Não vou referir nomes, mas li uma vez um texto de um tipo que depois de 15 minutos a contemplar o sol numa esplanada de Cascais já estava de recaída sonhando apressar textos para o Jornal de Notícias. Uma verdadeira reincidência whorkhaolica ; )))))
Isto é uma coisa que me preocupa: volta e meia não consigo afinar a minha experiência pela dos meus companheiros comentaristas. Muito bem. Eu sou um tipo stressado, de Fevereiro a Março fui-me mesmo abaixo, mas pílulas nunca... quer dizer, pastilhas nunca. :)))
A chatice é que não obedeço ao perfil do clássico stressado, pois não é que tenho objectivos e princípios de vida extremamente modestos? Não desejo quaisquer cargos ou promoções, não quero nem preciso de ganhar mais dinheiro (porque consumo pouquíssimo comigo e cada vez menos), também não pretendo notoriedade, ...
... O PROBLEMA É QUE NÃO ME DEIXAM EM PAZ A FAZER O MEU TRABALHO!!! Estão sempre a solicitar-me: a minha directora, a minha chefe de departamento, os meus colegas, os meus alunos e o meu patrão magno, o Ministério (este é o pior de todos, porque faz tudo o que pode para que eu não ensine ou que ensine mal).
Ah, penso que também ajuda o facto de, ao vir cá para fora, só ouvir falar mal da minha classe.
O meu médico diz-me que eu devia fugir para o estrangeiro. O que me levaria à tal fila dos portugas? E a outros stresses?
Rui,
Compreendo-te perfeitamente, basta ser colega de profissão.:)
Temos uma das profissões mais estressantes, que podemos nós fazer?

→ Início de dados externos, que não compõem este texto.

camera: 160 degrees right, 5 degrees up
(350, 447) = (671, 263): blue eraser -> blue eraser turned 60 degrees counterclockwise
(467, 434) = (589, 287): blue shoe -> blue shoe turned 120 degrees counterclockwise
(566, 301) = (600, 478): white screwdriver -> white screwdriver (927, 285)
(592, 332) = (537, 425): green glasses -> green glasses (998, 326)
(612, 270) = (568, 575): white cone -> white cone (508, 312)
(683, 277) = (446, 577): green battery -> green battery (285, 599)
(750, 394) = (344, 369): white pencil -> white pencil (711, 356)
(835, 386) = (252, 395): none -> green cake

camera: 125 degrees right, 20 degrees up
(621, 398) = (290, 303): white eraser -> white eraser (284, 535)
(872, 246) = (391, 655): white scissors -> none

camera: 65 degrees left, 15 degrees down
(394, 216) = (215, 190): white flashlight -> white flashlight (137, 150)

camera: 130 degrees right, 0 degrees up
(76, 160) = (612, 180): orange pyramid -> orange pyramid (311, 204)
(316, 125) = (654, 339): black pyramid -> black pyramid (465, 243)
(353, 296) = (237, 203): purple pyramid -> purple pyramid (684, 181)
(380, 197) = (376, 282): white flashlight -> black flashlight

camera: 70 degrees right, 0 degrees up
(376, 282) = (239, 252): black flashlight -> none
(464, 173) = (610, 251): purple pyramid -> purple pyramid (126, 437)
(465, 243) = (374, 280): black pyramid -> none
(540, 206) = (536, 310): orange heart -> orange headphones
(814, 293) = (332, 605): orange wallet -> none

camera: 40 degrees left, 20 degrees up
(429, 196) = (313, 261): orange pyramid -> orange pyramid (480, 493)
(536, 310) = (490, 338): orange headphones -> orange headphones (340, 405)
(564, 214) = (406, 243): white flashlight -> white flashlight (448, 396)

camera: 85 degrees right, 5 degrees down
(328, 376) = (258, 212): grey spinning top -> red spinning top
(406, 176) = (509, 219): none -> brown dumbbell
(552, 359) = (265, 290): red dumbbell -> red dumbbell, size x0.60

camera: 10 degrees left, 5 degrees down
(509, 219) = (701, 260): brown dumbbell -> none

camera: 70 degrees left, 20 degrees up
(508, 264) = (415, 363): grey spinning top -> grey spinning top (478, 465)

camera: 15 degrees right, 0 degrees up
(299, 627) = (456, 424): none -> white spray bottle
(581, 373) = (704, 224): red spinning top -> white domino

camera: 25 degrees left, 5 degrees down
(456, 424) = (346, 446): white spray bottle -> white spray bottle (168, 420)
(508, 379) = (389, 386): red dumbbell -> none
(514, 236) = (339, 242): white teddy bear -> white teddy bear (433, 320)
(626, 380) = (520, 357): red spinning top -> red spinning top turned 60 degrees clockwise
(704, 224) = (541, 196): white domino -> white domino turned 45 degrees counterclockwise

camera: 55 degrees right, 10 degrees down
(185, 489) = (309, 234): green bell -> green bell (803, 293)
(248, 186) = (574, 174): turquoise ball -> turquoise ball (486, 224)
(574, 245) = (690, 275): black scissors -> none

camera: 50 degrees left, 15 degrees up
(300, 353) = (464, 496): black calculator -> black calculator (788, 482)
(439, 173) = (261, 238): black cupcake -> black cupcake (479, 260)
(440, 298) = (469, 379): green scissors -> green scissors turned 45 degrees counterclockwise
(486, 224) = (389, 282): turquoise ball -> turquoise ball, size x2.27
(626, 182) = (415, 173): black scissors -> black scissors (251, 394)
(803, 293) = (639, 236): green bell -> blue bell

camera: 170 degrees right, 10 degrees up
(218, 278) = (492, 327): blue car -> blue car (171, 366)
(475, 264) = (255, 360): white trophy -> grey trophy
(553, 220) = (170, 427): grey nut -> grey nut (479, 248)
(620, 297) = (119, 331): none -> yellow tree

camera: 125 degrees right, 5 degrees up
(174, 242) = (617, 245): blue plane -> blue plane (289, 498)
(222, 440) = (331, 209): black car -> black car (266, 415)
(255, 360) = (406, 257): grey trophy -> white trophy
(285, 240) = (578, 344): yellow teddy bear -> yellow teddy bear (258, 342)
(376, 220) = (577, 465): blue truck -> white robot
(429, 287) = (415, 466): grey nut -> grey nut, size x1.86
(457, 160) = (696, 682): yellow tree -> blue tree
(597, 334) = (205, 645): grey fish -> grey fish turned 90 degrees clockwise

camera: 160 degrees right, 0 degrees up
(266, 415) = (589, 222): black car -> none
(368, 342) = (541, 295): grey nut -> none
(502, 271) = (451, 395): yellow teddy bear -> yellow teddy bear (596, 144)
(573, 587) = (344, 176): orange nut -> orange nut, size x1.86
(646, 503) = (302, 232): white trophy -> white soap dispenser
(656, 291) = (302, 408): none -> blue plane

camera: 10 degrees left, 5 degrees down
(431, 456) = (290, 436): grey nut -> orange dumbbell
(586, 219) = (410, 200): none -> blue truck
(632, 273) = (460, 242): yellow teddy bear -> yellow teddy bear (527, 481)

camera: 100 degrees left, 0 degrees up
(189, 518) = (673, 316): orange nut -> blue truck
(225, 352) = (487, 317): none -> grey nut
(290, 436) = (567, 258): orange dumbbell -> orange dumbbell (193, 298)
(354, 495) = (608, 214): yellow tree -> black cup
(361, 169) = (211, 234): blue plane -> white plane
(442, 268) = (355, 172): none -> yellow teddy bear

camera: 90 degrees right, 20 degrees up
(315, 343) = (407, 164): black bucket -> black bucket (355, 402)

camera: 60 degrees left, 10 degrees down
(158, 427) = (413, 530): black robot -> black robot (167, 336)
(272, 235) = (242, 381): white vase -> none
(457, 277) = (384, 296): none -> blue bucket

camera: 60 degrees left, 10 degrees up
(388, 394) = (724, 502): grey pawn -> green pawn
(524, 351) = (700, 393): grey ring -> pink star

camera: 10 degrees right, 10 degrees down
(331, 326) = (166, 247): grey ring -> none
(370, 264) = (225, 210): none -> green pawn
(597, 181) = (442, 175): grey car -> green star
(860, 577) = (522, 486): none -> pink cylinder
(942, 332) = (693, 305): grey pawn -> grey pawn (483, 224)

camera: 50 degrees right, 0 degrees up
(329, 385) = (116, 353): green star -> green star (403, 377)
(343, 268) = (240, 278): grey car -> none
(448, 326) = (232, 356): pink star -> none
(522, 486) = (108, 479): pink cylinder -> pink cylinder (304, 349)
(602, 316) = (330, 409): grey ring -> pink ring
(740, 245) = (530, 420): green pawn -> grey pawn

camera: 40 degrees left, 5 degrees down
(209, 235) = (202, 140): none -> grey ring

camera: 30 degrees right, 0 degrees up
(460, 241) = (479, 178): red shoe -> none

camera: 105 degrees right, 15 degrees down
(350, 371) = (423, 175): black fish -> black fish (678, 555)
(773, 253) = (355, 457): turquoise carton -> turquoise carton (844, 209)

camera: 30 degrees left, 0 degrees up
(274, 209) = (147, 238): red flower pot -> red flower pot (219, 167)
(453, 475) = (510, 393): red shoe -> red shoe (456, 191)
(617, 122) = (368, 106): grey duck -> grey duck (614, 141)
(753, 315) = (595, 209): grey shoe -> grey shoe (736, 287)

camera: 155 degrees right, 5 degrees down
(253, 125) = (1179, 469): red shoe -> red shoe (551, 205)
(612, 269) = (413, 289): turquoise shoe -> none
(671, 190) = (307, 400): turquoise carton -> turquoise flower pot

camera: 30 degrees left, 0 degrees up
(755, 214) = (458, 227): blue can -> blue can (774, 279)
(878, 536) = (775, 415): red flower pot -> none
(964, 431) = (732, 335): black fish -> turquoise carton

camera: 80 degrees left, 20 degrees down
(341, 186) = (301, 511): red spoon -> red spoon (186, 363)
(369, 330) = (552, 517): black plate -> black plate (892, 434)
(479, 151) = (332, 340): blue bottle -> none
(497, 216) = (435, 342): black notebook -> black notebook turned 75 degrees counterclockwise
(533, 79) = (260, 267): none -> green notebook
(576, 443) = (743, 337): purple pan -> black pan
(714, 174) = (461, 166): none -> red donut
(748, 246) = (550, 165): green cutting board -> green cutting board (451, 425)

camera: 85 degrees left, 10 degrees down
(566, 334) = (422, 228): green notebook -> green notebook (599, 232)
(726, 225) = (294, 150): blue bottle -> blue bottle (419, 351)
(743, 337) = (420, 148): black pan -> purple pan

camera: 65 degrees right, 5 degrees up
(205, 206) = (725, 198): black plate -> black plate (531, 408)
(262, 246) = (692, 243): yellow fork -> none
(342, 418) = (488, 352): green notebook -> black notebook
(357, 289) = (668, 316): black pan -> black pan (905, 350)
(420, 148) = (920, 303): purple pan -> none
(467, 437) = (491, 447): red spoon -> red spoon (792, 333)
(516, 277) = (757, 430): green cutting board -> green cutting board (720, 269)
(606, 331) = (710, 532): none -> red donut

O meu problema é o mesmo que o teu: muitas vezes não me deixam em paz a fazer o meu trabalho.
Quanto à Excelentíssima Senhora Ministra, nem me fales...
Quanto à péssima reputação que temos junto da opinião pública também não me fales...
Deixa lá, piores dias virão:)))))))
Obrigado pela solidariedade, Andorinha! Por acaso também costumo dizer-me a mim mesmo que há-de vir pior pelo que, antes que isso aconteça, devo é aproveitar bem o presente!